El retorno del Emérito
«La Corona es mucho más que el comportamiento de un rey en particular, por mucho que este comportamiento debería ser siempre ejemplar»
Cuando el Rey emérito abdicó en junio de 2014, una ventana de oportunidades se abrió para la democracia española. Era el famoso aggiornamento, que daba continuidad a la modernización previa que había supuesto el reinado de Juan Carlos I en los años de la Transición. La Corona pilotó de forma natural entonces la europeización de un país que llevaba dos siglos preso de sus fantasmas y temeroso de mirar al exterior. Símbolo de la estabilidad de la nación, el Rey entendió a la perfección que la fórmula de la monarquía parlamentaria, tan sabiamente testada por las democracias europeas, permitía anudar el sentido histórico de un país incomprensible sin el vínculo que la Corona mantiene con la vocación de futuro, la paz y la prosperidad de la ciudadanía.
Los resultados de aquel pacto –la Constitución del 78– fueron inmediatos y me atrevo a decir que inmejorables. Hablo de un contexto y de una época, hablo de razonabilidad y no de abstracciones que solo se sostienen en el vacío. La política es el arte de lo posible que se escribe en nombre de lo imposible, es decir, de un ideal. Y resulta indisociable de la tensión entre la realidad y nuestros anhelos y ensoñaciones.

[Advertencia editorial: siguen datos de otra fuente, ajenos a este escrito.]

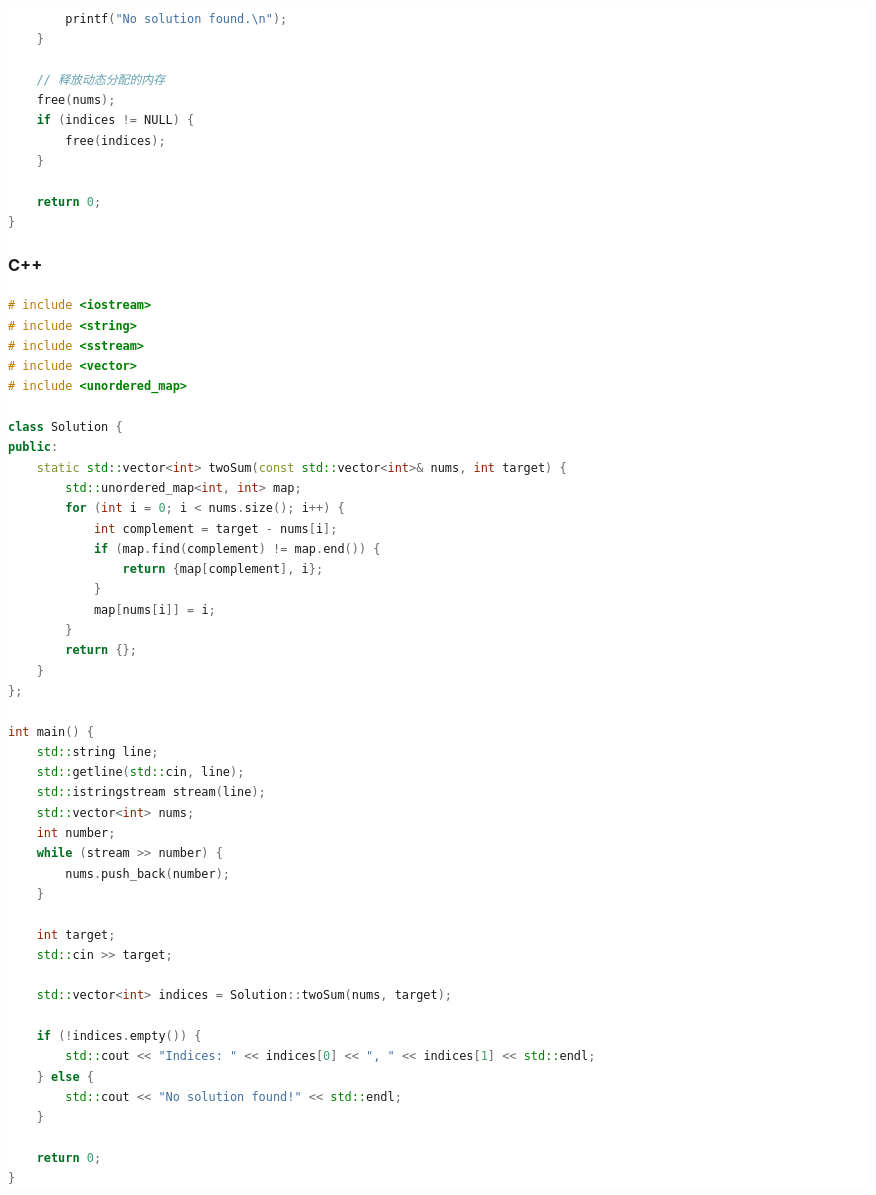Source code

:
 ```c
        printf("No solution found.\n");
    }

    // 释放动态分配的内存
    free(nums);
    if (indices != NULL) {
        free(indices);
    }

    return 0;
}
```

### C++

```C++
# include <iostream>
# include <string>
# include <sstream>
# include <vector>
# include <unordered_map>

class Solution {
public:
    static std::vector<int> twoSum(const std::vector<int>& nums, int target) {
        std::unordered_map<int, int> map;
        for (int i = 0; i < nums.size(); i++) {
            int complement = target - nums[i];
            if (map.find(complement) != map.end()) {
                return {map[complement], i};
            }
            map[nums[i]] = i;
        }
        return {};
    }
};

int main() {
    std::string line;
    std::getline(std::cin, line);
    std::istringstream stream(line);
    std::vector<int> nums;
    int number;
    while (stream >> number) {
        nums.push_back(number);
    }

    int target;
    std::cin >> target;

    std::vector<int> indices = Solution::twoSum(nums, target);

    if (!indices.empty()) {
        std::cout << "Indices: " << indices[0] << ", " << indices[1] << std::endl;
    } else {
        std::cout << "No solution found!" << std::endl;
    }

    return 0;
}
```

Nací poco antes de la Transición y mis recuerdos son los de un país que se modernizó en cuestión de décadas, rompiendo con los estereotipos recurrentes de la peor leyenda negra. Ya no había dos Españas, porque el paraguas del 78 las reunió bajo un relato –creíamos entonces que definitivo– de moderación. El rápido ingreso en el Mercado Común y en la Alianza Atlántica aceleró la internacionalización de una sociedad sedienta de cambios, pero sobre todo de progreso. Se construyeron hospitales y bibliotecas, universidades y una tupida red de escuelas públicas. Una dolorosa reconversión industrial –tan inevitable como, tal vez, excesiva– se superponía a la aparición de nuestras primeras multinacionales. Los éxitos deportivos hablaban del orgullo de un país que estaba de moda en buena parte del mundo; no en vano se consideraba un modelo a imitar por tantas otras naciones en camino hacia la democracia.
Todo ello sucedió bajo el reinado de Juan Carlos I, al que podemos calificar de rey modernizador en su inicio, a pesar de que ya entonces muchos de los vicios que terminaron por ennegrecer el relato de la Transición –y la propia biografía del monarca– proliferaban con excesiva impunidad. A posteriori la historia se lee como un continuum, pero rara vez somos del todo conscientes del agudo filo de nuestros actos cuando estos tienen lugar. Por supuesto, tampoco ahora nos damos cuenta del todo de las consecuencias que tendrán las decisiones y las narrativas de hoy, con su frívolo tono antisistema. Criticar sistemáticamente el 78, llamar «piolines» a las Fuerzas y Cuerpos de Seguridad del Estado o poner en solfa a la Casa Real de momento sale gratis. Pero solo de momento. Porque a fin de cuentas todo acaba teniendo un precio como ya deberíamos saber.
El Rey emérito ha retornado por un tiempo a España, de donde nunca debió salir a pesar de los graves errores que haya podido cometer. El juicio último a su reinado -y por último, entiendo «definitivo»- pertenece a los historiadores, los cuales tendrán que saber leer a través de la complejidad y los claroscuros de nuestro tiempo de un modo que a nosotros, por cercanía, nos está vedado percibir plenamente.
Pero estaría bien que supiéramos defender lo que es nuestro; y la Casa Real es nuestra, por su continuidad a lo largo del tiempo, por su valor simbólico que se proyecta también hacia el futuro, por ser garante de nuestras libertades y de nuestra democracia, por ser una institución no plebiscitaria y por tanto estabilizadora en medio de las crisis de Estado y, finalmente, porque la monarquía parlamentaria no nos quita nada, sino que suma y sella. Dicho de otro modo, la Corona es mucho más que el comportamiento de un rey en particular, por mucho que este comportamiento debería ser siempre ejemplar y modélico. Esta es la experiencia de las Casas Reales europeas y también la de los españoles.